The removal sheet 5 adequately carries out removal of the ink image 4 by absorption or adhesion of the ink image 4 on the intermediate transferring medium 2, for instance, when a removal roller 5a adapted to be displaced in the direction as identified by arrow marks d in the drawing with the aid of displacing means to be described later comes in contact with the intermediate transferring medium 2 while the removal roller 5a is rotated.

The distance between the recording head 3 and the removal roller 5a serving as intermediate treating means is so determined that the ink image 4 constituted by supercoolable heat-fusible ink is maintained in the required fused or softened state. In view of effective intermediate treatment such as removal of the ink image 4 with the use of the removal sheet 5, however, it is preferable that the distance as mentioned above is determined as short as possible, unless any particular problem takes place contrary to the intended object of the illustrated embodiment.

The foregoing embodiment has been described with respect to the case where the endless belt shaped intermediate transferring medium 2. As another embodiment, a winding type intermediate transferring medium 2 as shown in FIG. 2 can be employed for practicing the invention. Since the winding type intermediate transferring medium 2 is different from the intermediate transferring medium 2 in the foregoing embodiment only in respect of the shape as seen from the above in the drawings, it can be readily understood that this embodiment can be practiced in the same manner as the embodiment as shown in FIG. 1.

**PROBLEMS AND TASKS**
a: From the patent excerpt on ink image removal, write out everything from "The removal sheet 5 adequately" down to "5a is rotated.".
b: According to the patent excerpt on ink image removal, what kind of ink makes up the ink image 4?
c: Carry on the patent excerpt on ink image removal from the point where it stops.
None of the lines after this point are needed for any task.

**EXERCISE DATA**

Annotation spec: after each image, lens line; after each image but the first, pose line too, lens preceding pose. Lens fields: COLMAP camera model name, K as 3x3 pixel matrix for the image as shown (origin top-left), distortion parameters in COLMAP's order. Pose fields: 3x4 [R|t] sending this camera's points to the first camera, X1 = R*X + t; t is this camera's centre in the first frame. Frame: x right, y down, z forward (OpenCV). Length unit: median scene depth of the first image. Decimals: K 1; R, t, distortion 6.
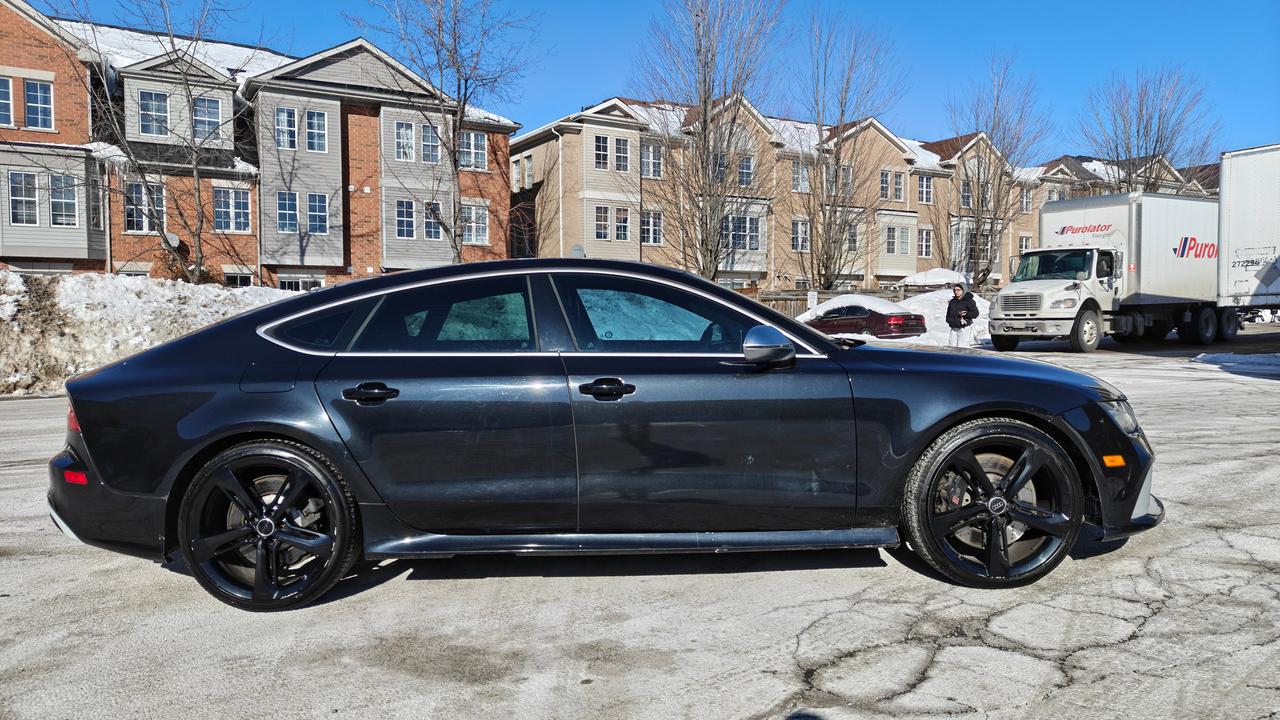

**ANSWERS BY ITEM**
a:
The removal sheet 5 adequately carries out removal of the ink image 4 by absorption or adhesion of the ink image 4 on the intermediate transferring medium 2, for instance, when a removal roller 5a adapted to be displaced in the direction as identified by arrow marks d in the drawing with the aid of displacing means to be described later comes in contact with the intermediate transferring medium 2 while the removal roller 5a is rotated.

b: Supercoolable heat-fusible ink.

c:
A material constituting the winding type intermediate transferring medium 2 is same as that in the embodiment which has bee described above with reference to FIG. 1 and moreover structures of other components is substantially same as those in the embodiment in FIG. 1. A difference between both the embodiments consists in that the intermediate transferring medium adapted to be circulated in the endless belt shaped manner in FIG. 1 is replaced with the winding type intermediate transferring medium 2 in FIG. 2 which is supplied from a supply roll 2d to be wound about a winding roll 2e.

Further, arrangement may be made in such a manner that when the intermediate transferring medium 2 is fully wound about the winding roll 2e, it is unwound therefrom to be wound about the supply roll 2d so that it is used again.

The foregoing embodiments have been described with respect to a typical thermal head including the recording head 3 which is heated in response to image information. Obviously, the present invention can be practiced even in the case where the thermal head is replaced with other heat sources such as a laser beam or the like.

Further, the foregoing embodiments have been described with respect to the case where heating is achieved by means of the recording head 3 via the intermediate transferring medium 2 when the circumferential surface of the ink roller 1 is heated in response to image information. However, the present invention may be practiced in accordance with another embodiment as shown in FIG. 3. In this embodiment, the recording head 3 comes directly in contact with the circumferential surface of the ink roller 1 and the latter is brought to line contact with the intermediate transferring medium 2 with the aid of a pressure roller 7a at the position located downwardly of the first-mentioned contact position as seen in the direction of rotation of the ink roller 1. Thus, the ink roller 1 is heated directly by the recording head 3 and ink which has been fused or softened by heating in that way is transferred onto the intermediate transferring medium 2. As is apparent from the drawing, the recording head 3 is normally urged toward the circumferential surface of the ink roller 1 under the effect of resilient force of a coil spring 3a whereby it is brought in contact with the ink roller 1 to heat the circumferential surface thereof irrespective of how outer diameter of the ink roller 1 is reduced.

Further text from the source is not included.